WHAT YOU WILL DO: Reproduce the rows verbatim, starting at the first line of the rows and ending at the line that contains "Schválená rozpočtová opatření", with both of those lines included.

** SOURCE RECORDS follows **

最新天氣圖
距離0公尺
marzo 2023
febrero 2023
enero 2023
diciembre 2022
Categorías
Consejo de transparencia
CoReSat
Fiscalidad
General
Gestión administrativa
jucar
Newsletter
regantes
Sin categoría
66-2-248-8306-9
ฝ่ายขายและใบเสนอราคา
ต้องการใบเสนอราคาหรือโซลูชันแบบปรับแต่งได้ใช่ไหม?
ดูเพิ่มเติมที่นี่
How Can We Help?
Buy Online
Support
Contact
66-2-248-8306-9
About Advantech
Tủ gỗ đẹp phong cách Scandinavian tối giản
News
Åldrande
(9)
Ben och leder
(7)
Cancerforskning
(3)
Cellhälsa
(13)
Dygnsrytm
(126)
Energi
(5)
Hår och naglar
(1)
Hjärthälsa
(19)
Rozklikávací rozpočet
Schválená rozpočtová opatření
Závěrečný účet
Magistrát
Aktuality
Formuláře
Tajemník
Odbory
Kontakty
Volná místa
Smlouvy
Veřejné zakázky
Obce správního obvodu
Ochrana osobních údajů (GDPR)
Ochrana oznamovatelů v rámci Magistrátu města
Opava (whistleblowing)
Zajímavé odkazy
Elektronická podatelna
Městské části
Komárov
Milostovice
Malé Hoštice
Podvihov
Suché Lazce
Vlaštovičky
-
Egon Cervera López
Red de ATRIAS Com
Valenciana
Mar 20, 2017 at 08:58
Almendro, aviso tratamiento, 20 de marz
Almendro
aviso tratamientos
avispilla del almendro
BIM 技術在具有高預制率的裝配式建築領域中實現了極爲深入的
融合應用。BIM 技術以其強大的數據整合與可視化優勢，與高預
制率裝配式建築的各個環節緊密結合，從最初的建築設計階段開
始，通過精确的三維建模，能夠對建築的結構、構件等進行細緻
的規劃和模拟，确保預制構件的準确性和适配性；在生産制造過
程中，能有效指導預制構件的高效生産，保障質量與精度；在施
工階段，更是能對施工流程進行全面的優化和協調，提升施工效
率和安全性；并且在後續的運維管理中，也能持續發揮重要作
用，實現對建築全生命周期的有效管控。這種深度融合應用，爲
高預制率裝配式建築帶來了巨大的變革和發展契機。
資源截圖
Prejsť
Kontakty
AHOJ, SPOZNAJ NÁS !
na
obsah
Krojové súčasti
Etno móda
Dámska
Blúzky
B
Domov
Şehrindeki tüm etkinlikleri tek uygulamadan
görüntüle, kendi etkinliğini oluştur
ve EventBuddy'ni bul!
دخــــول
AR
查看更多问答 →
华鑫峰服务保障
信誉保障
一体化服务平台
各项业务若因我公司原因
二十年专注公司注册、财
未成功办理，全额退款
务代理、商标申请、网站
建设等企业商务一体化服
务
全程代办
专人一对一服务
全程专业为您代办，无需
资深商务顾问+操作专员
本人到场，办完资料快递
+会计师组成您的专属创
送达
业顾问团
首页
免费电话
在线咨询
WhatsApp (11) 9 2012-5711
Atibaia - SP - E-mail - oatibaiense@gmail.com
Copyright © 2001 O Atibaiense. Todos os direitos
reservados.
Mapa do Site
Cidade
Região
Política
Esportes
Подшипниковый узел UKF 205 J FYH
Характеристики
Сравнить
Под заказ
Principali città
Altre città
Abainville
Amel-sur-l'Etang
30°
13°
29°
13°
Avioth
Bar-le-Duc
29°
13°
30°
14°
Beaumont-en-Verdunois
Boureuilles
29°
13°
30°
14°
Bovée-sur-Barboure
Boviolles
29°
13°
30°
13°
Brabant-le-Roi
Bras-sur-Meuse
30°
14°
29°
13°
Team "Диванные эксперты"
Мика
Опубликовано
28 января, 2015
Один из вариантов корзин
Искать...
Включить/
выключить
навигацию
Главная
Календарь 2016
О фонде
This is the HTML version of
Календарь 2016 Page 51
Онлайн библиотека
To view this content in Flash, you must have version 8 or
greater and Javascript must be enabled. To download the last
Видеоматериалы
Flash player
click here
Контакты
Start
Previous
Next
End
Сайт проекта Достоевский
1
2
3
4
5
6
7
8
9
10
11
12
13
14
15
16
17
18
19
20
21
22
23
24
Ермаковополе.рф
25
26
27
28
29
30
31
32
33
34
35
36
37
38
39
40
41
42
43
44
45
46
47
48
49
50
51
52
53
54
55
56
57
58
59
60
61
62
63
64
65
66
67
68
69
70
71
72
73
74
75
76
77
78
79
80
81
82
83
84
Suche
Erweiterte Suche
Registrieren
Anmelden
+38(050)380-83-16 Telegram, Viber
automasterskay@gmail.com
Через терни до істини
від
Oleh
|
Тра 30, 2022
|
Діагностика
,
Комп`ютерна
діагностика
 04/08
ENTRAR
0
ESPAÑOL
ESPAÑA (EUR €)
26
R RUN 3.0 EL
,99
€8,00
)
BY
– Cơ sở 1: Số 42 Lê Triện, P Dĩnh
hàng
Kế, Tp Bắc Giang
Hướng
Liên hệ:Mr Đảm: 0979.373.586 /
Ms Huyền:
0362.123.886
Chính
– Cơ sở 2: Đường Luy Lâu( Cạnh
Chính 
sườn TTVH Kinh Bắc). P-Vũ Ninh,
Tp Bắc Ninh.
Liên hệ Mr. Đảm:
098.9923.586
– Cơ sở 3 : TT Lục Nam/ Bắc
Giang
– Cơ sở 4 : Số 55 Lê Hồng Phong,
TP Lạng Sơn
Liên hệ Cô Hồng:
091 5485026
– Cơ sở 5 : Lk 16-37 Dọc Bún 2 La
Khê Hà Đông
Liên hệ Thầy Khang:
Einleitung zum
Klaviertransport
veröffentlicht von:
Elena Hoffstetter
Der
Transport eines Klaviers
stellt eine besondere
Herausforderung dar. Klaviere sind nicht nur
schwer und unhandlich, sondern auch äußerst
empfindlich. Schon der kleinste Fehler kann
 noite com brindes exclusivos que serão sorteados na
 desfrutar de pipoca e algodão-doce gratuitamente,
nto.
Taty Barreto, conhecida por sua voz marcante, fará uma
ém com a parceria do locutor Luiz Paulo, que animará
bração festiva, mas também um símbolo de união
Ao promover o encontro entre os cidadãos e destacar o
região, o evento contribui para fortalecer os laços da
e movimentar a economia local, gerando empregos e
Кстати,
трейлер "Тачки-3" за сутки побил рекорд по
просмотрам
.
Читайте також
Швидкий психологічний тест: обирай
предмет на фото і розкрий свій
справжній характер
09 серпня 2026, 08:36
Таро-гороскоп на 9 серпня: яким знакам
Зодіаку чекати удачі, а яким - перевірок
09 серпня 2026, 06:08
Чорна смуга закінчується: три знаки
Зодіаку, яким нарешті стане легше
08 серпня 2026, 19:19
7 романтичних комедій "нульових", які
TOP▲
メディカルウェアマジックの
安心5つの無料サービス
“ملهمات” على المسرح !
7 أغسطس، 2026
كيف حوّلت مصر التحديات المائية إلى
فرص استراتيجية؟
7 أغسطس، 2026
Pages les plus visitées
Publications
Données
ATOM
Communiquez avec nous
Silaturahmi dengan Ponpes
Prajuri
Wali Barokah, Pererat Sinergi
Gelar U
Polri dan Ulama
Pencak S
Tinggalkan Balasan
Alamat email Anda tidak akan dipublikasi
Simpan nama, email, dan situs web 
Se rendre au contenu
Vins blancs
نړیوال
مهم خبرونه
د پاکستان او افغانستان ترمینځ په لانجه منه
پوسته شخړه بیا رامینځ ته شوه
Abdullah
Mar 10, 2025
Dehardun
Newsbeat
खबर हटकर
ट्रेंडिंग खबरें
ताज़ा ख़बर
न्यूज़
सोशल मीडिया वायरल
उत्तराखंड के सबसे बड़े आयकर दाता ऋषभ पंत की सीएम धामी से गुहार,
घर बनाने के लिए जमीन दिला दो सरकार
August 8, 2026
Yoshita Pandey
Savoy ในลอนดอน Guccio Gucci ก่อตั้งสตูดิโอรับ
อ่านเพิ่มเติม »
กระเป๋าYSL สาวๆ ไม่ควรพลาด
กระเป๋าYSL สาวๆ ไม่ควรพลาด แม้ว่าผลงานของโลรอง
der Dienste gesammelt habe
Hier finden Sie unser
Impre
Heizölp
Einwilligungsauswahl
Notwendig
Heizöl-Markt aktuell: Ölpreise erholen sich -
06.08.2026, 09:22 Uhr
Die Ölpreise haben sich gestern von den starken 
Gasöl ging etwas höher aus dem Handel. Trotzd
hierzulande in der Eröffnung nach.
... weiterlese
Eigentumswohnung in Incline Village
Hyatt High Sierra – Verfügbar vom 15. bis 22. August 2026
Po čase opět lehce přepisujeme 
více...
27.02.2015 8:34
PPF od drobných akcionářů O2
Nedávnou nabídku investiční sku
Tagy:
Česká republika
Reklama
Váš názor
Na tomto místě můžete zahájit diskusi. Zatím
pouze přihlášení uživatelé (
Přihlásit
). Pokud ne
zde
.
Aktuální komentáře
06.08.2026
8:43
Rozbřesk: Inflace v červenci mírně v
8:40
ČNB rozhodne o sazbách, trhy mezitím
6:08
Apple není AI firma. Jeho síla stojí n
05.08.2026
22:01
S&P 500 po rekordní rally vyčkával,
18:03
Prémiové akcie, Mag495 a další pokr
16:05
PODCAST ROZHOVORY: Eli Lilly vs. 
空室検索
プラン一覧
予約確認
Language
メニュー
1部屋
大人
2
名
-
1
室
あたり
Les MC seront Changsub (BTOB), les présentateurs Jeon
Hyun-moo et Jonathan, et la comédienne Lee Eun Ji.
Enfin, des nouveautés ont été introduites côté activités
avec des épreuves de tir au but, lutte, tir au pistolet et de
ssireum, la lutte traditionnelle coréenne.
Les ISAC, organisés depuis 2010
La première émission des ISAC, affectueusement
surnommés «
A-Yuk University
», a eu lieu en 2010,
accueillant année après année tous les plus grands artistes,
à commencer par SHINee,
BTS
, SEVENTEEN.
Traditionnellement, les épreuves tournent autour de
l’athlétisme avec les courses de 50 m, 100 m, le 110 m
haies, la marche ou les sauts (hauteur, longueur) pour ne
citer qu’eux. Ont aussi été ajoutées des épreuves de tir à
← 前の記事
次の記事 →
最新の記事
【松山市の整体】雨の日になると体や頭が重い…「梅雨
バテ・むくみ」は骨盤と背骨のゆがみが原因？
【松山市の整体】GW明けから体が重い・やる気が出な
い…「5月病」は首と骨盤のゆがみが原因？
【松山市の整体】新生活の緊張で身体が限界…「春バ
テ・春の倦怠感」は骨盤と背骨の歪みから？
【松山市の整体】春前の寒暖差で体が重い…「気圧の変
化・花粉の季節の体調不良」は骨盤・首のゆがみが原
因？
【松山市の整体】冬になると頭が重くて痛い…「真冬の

** End of SOURCE RECORDS **

FINAL ANSWER:
最新天氣圖
距離0公尺
marzo 2023
febrero 2023
enero 2023
diciembre 2022
Categorías
Consejo de transparencia
CoReSat
Fiscalidad
General
Gestión administrativa
jucar
Newsletter
regantes
Sin categoría
66-2-248-8306-9
ฝ่ายขายและใบเสนอราคา
ต้องการใบเสนอราคาหรือโซลูชันแบบปรับแต่งได้ใช่ไหม?
ดูเพิ่มเติมที่นี่
How Can We Help?
Buy Online
Support
Contact
66-2-248-8306-9
About Advantech
Tủ gỗ đẹp phong cách Scandinavian tối giản
News
Åldrande
(9)
Ben och leder
(7)
Cancerforskning
(3)
Cellhälsa
(13)
Dygnsrytm
(126)
Energi
(5)
Hår och naglar
(1)
Hjärthälsa
(19)
Rozklikávací rozpočet
Schválená rozpočtová opatření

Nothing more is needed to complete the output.